*** DOCUMENT SECTION Section Begins ***

Ideas Bank

We value your unique insight into our products and services and often receive ideas and feedback from our community in a variety of ways. To streamline this process, we’ve created an idea bank where you can post product suggestions, vote for those most important to you, and add comments to existing ideas. 

Roadmap and Release Notes to any changes

Most software updates come with release notes, and many online services do the same. For something like JustGiving, where charities using need processes in place to manage high volume of data - it's essential that any changes - particularly upcoming ones - should be communicated effectively.


These should both be:

1) published on a website that anyone can visit and see a list of recent changes AND upcoming changes (roadmap). This allows charities AND developers to understand what has / will change and make necessary decisions.

2) sent out via email to all charity account holders (with communication preferences so employees not involved can opt out). This is a standard practice amongst almost all online service providers, e.g. Stripe, MailChimp, GoCardless etc.

*** DOCUMENT SECTION Section Ends ***
*** RECORDS SUPPLIED Section Begins ***

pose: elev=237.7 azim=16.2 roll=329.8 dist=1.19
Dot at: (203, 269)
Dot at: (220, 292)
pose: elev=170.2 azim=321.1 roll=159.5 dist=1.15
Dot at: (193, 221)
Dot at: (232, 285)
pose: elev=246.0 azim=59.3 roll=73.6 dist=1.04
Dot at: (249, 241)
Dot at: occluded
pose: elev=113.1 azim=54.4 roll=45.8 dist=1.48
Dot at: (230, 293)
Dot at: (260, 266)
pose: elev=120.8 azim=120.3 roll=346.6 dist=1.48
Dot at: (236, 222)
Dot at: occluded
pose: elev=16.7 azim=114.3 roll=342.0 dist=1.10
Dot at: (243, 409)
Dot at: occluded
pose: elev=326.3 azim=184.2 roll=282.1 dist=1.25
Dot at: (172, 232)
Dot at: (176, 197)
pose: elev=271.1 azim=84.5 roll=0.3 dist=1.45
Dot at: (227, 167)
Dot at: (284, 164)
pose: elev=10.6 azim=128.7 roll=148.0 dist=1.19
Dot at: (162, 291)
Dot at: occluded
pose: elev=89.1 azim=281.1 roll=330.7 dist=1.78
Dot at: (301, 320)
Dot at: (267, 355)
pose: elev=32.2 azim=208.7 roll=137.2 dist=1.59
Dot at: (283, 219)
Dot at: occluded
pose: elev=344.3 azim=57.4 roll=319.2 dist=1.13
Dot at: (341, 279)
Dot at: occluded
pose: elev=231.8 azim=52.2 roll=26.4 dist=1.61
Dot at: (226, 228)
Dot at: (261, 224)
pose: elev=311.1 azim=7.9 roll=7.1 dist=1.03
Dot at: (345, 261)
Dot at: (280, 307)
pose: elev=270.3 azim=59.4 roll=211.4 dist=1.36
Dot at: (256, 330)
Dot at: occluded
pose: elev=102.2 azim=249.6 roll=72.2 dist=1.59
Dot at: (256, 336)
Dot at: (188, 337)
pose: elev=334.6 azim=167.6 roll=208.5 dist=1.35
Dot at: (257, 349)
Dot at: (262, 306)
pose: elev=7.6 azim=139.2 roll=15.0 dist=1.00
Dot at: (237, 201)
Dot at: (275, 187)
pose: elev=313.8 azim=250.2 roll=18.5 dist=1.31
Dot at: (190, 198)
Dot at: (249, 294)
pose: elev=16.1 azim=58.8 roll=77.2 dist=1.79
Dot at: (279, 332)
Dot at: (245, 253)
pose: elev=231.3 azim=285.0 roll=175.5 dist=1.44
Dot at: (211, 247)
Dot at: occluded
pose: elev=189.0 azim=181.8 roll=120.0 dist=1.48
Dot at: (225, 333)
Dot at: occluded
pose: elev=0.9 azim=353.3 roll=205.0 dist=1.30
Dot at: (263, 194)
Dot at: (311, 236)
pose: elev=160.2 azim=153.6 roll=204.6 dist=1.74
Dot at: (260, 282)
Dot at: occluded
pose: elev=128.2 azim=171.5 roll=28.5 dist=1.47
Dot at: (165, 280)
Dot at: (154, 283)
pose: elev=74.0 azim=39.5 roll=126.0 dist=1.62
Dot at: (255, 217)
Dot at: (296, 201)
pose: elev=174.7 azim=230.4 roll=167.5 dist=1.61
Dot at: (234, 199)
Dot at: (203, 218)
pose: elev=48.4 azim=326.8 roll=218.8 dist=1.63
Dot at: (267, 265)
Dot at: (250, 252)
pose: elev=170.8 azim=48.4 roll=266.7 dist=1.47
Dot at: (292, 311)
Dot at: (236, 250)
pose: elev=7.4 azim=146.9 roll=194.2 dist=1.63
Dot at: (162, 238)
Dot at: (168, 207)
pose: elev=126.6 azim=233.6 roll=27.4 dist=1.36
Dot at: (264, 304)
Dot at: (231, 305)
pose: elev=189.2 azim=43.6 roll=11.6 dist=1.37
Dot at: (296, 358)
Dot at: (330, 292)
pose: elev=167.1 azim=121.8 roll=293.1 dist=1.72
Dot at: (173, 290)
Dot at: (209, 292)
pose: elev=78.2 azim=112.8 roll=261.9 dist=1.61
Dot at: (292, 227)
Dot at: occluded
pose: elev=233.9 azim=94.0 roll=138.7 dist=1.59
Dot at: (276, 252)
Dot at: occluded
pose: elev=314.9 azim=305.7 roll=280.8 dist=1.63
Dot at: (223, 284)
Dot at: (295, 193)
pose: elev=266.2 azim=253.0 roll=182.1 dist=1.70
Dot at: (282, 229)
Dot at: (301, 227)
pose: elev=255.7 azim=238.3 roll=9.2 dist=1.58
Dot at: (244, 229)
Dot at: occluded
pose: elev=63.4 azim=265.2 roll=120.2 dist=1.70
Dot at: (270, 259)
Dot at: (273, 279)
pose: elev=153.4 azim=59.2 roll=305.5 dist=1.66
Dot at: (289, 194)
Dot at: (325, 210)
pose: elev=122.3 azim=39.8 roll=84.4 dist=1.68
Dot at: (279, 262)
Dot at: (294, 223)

*** RECORDS SUPPLIED Section Ends ***

* _AIM OF THE EXERCISE_:
In the ideas bank post, rewrite everything from "We value your" down to "make necessary decisions.", changing "high volume" to "large volume".

* _EXERCISE SOLUTION_:
We value your unique insight into our products and services and often receive ideas and feedback from our community in a variety of ways. To streamline this process, we’ve created an idea bank where you can post product suggestions, vote for those most important to you, and add comments to existing ideas. 

Roadmap and Release Notes to any changes

Most software updates come with release notes, and many online services do the same. For something like JustGiving, where charities using need processes in place to manage large volume of data - it's essential that any changes - particularly upcoming ones - should be communicated effectively.


These should both be:

1) published on a website that anyone can visit and see a list of recent changes AND upcoming changes (roadmap). This allows charities AND developers to understand what has / will change and make necessary decisions.